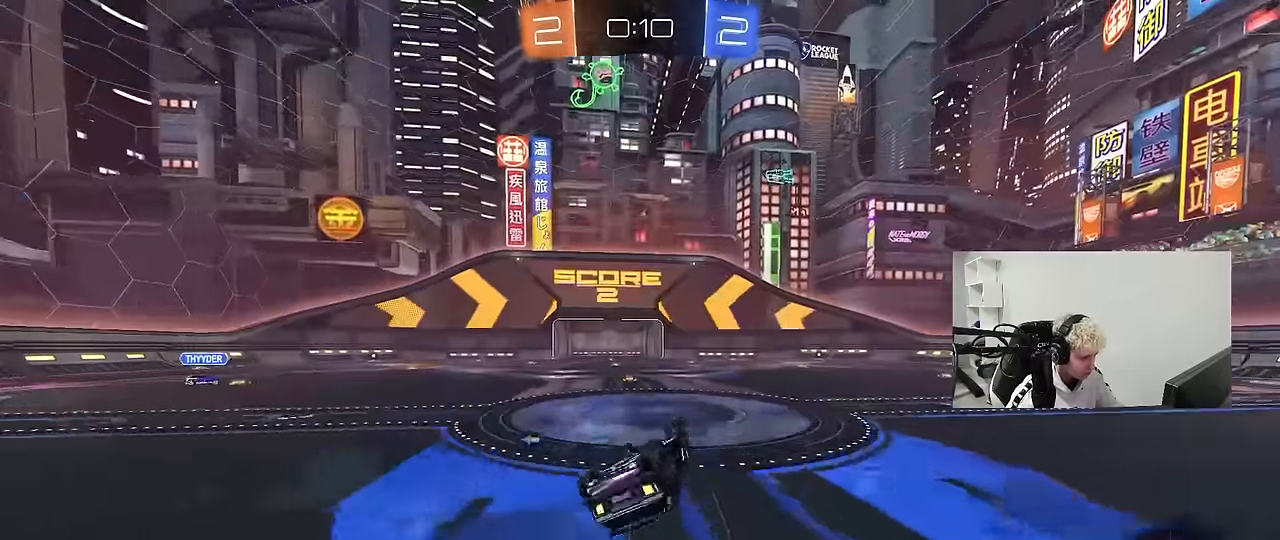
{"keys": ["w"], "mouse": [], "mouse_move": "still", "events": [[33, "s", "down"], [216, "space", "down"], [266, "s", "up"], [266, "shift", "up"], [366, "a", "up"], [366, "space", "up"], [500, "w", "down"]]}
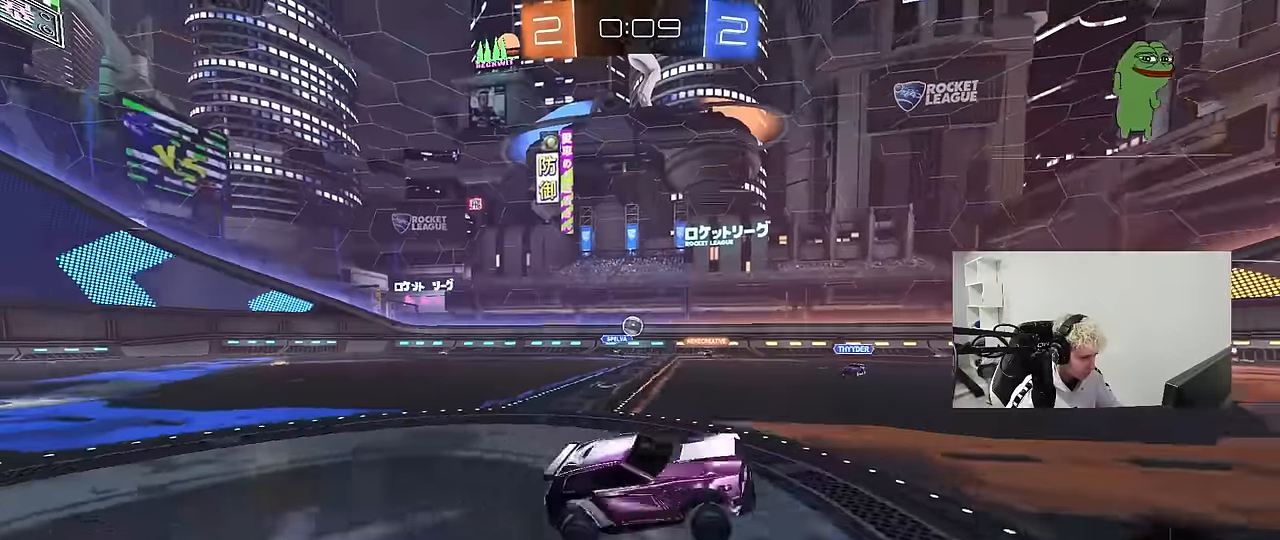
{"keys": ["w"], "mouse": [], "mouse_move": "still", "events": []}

==

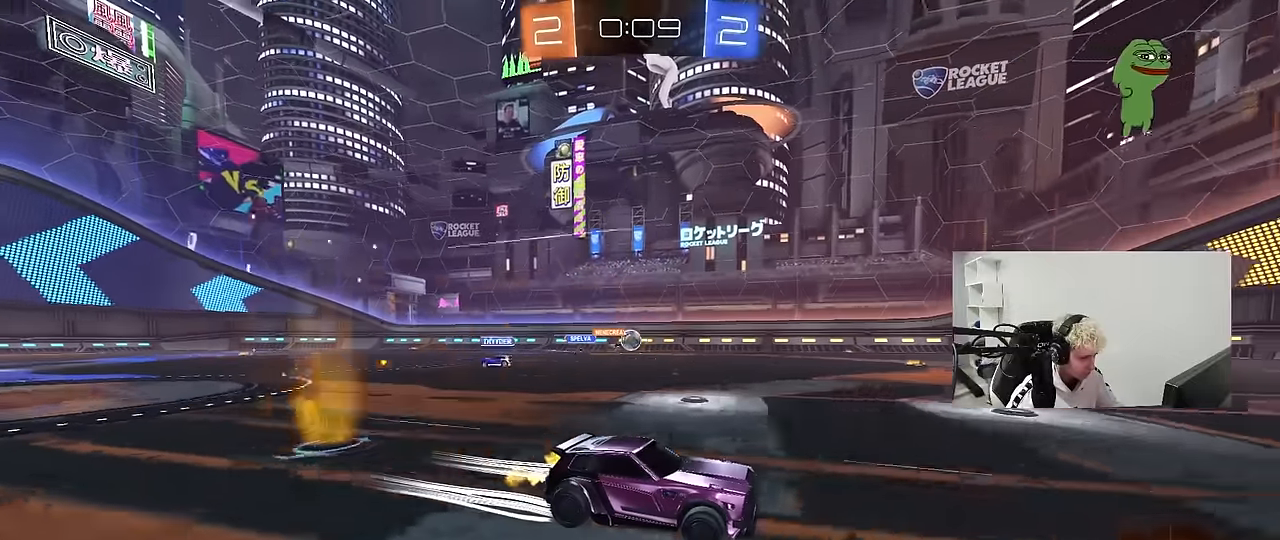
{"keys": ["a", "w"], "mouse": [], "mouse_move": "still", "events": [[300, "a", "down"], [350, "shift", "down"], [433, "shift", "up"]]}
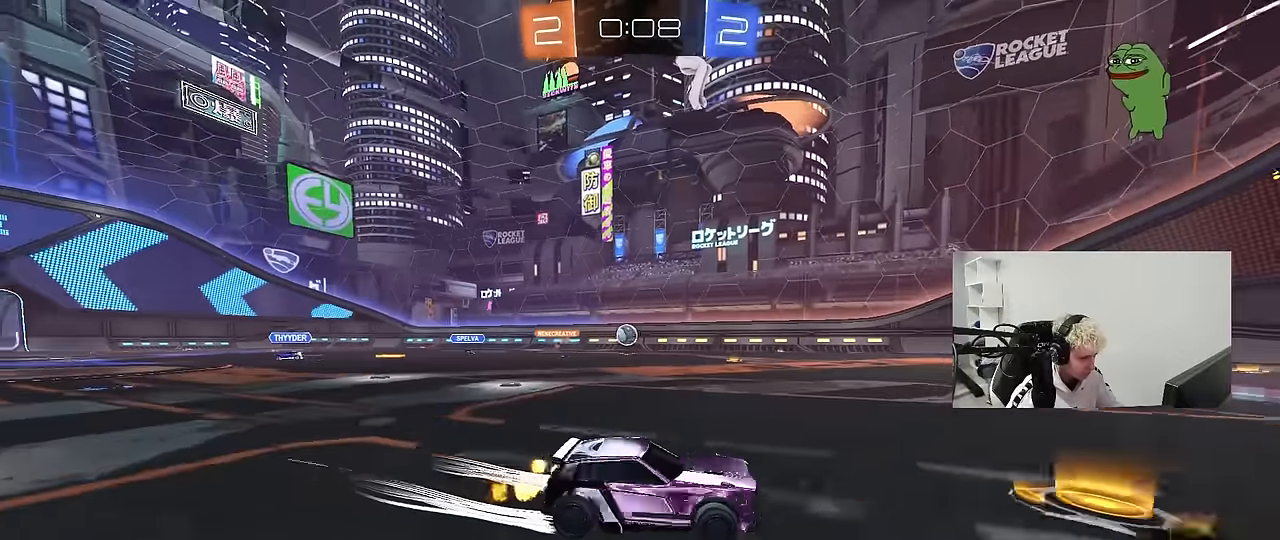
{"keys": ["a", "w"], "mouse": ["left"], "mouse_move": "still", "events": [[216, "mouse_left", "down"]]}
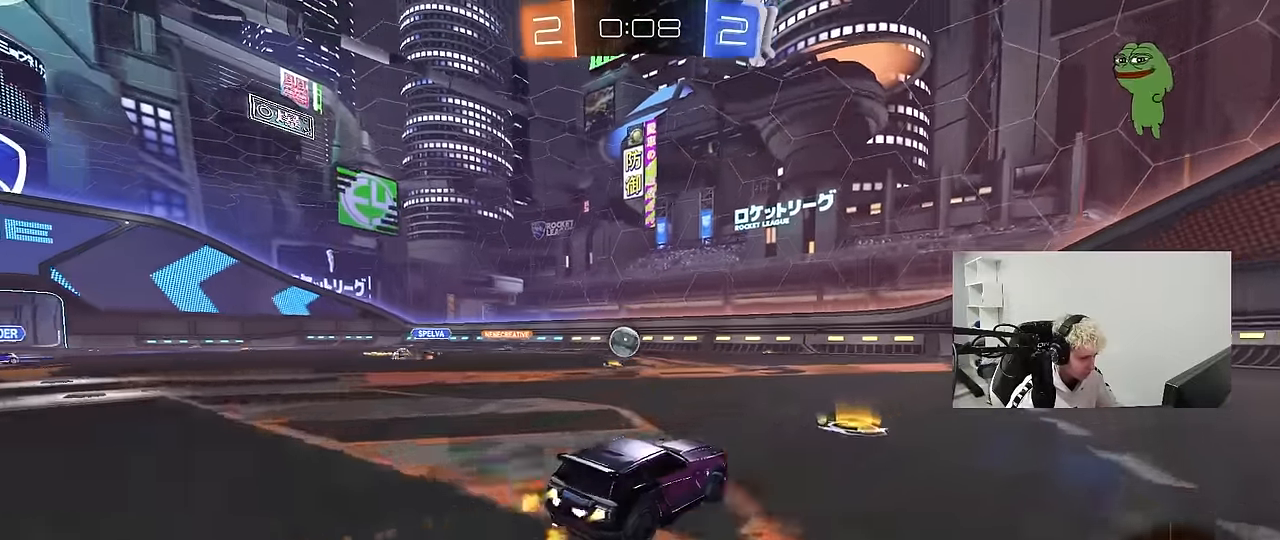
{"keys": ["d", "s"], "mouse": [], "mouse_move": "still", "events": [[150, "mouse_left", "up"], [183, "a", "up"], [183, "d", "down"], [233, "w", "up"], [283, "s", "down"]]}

> Assigned task: Take every line above that includes the string "down" and return it.

> Result for this exercise:
{"keys": ["w"], "mouse": [], "mouse_move": "still", "events": [[33, "s", "down"], [216, "space", "down"], [266, "s", "up"], [266, "shift", "up"], [366, "a", "up"], [366, "space", "up"], [500, "w", "down"]]}
{"keys": ["a", "w"], "mouse": [], "mouse_move": "still", "events": [[300, "a", "down"], [350, "shift", "down"], [433, "shift", "up"]]}
{"keys": ["a", "w"], "mouse": ["left"], "mouse_move": "still", "events": [[216, "mouse_left", "down"]]}
{"keys": ["d", "s"], "mouse": [], "mouse_move": "still", "events": [[150, "mouse_left", "up"], [183, "a", "up"], [183, "d", "down"], [233, "w", "up"], [283, "s", "down"]]}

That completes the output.